Ну, что касается «постиндустриальных потомков», то успешно проводимая мировой Золотой наднациональной Элитой де-интеллектуализация общественной жизни человечества ведёт к тому, что эти потомки перестанут понимать самих себя… Однако нельзя не согласиться с автором «Потаённой Руси…» в том, что проникновение в сознание людей далёкого прошлого – дело сложное, но задача эта вполне разрешима, ибо в любом обществе его члены хотя бы на бытовом уровне как-то отражают в себе социальные и политические реальности своего времени…
При этом верно и то, что одними летописями здесь не обойтись уже потому, что их писали не только с вполне определёнными политическими и социальными установками, но и сами летописцы резко выпадали из общей массы как в силу образованности, так и в силу выключения из «обычной» жизни – летописанием занимались ведь монахи.
Синтез же того, что можно извлечь из летописей, из фольклора, из результатов археологических раскопок, позволяет понять, что русский повседневный быт был, как и всякий быт, всяким – в разных социальных слоях, в разное время…
И в целом это был не унылый быт.
Ключевский цитировал Карамзина, которому период после Ярослава Мудрого представлялся временем «
Однако это ведь историки пот'oм делят историю на периоды – «бурные» или «бесплодные», а народ живёт в рамках своей и мировой истории непрерывно… Он сохраняет привычки и традиции и заменяет их лишь тогда, когда они изживут себя, а если они себя не изживают, то и переходят из века в век, оставаясь с народом, их породившим.
При всём при том, Киев конца XII века действительно умалялся, а былые окраины – Новгород, Галич, и особенно – Владимир, вырастали в самостоятельные единицы, претендовавшие на самоуправление, или уже добившиеся его. Особое будущее при этом было у Северо-Восточной Руси, в пределах которой уже жила, ещё не помышляя о ведущей роли, Москва.
Суздальскую землю начал строить, по сути, Юрий Долгорукий, а Андрей Боголюбский хвалился, что населил Суздальскую землю городами и большими сёлами. Но если бы это его стремление не совпадало с устремлениями и планами народной массы, ни о каком многолюдстве Владимиро-Суздальской земли говорить не приходилось бы. Как и до этого, и после, сильный властитель просто оказывался катализатором цивилизационного прогресса.
После убийства Андрея Боголюбского с 1174 по 1176 год во Владимиро-Суздальской земле бушевали усобицы, и лишь в 1176 великое княжение во Владимиро-Суздальской земле принял брат Андрея – 22-летний Дмитрий-Всеволод Юрьевич, известный в русской истории под прозвищем «Большое Гнездо».

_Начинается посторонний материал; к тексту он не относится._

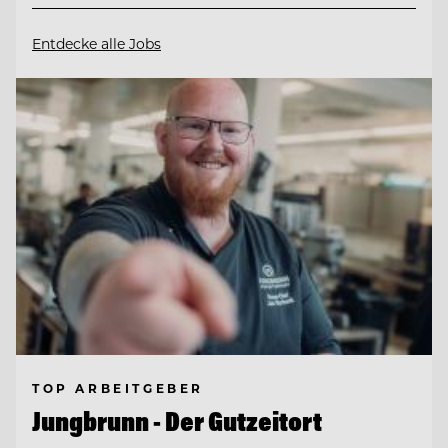
Entdecke alle Jobs
TOP ARBEITGEBER
Jungbrunn - Der Gutzeitort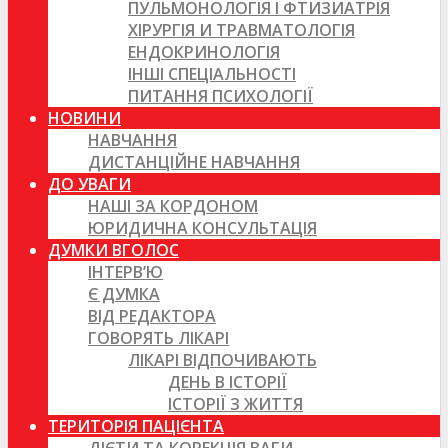
ПУЛЬМОНОЛОГІЯ І ФТИЗИАТРІЯ
ХІРУРГІЯ И ТРАВМАТОЛОГІЯ
ЕНДОКРИНОЛОГІЯ
ІНШІ СПЕЦІАЛЬНОСТІ
ПИТАННЯ ПСИХОЛОГІЇ
НОВИНИ
НАВЧАННЯ
ДИСТАНЦІЙНЕ НАВЧАННЯ
ДО УВАГИ
НАШІ ЗА КОРДОНОМ
ЮРИДИЧНА КОНСУЛЬТАЦІЯ
ДУМКИ ВГОЛОС
ІНТЕРВ’Ю
Є ДУМКА
ВІД РЕДАКТОРА
ГОВОРЯТЬ ЛІКАРІ
ЛІКАРІ ВІДПОЧИВАЮТЬ
ДЕНЬ В ІСТОРІЇ
ІСТОРІЇ З ЖИТТЯ
ТЕРИТОРІЯ ПАЦІЄНТА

Считается, что прозвище он получил по большой семье, и детей у него было, даже по русским меркам, не так уж и мало – восемь сыновей (среди них – будущий новгородский князь Ярослав, отец Александра Невского), да три дочери со звучными русскими именами Всеслава, Верхослава, Сбыслава, и одна с греческим – Елена.
Однако прозвище «Большое гнездо» ст'oит отнести скорее к политике Всеволода. Она имела вполне общерусский характер, и владимирский князь нередко диктовал свою волю как Южной Руси – Смоленску, Киеву, Рязани, так и «господину Великому Новгороду».
Как отмечал в «Кратком Российском летописце» Ломоносов, Всеволод «вёл войну с Глебом, князем рязанским, с обеих сторон разорительную. Половцев победил неоднократно и был от прочих князей почитаем».
В раннем детстве трёхлетний Всеволод Юрьевич был изгнан единокровным братом Андреем Юрьевичем Боголюбским и вместе с матерью – византийской принцессой Ольгой, нашёл приют в Византии, но вскоре возвратился и с юных лет был вовлечён в политическую деятельность Боголюбского. Когда Боголюбский был подло убит, Всеволод не сразу смог занять владимирский стол, но он его-таки занял позднее.
Вначале на смену Боголюбскому Суздальская земля избрала в преемники его племянников Ярополка и Мстислава Ростиславовичей, а те пригласили своих дядьев Михаила и Всеволода Юрьевичей. Началась распря, во Владимире сел Михаил, отдав Всеволоду Переяславль-Залесский. Но после смерти Михаила владимирцы пригласили на княжество Всеволода.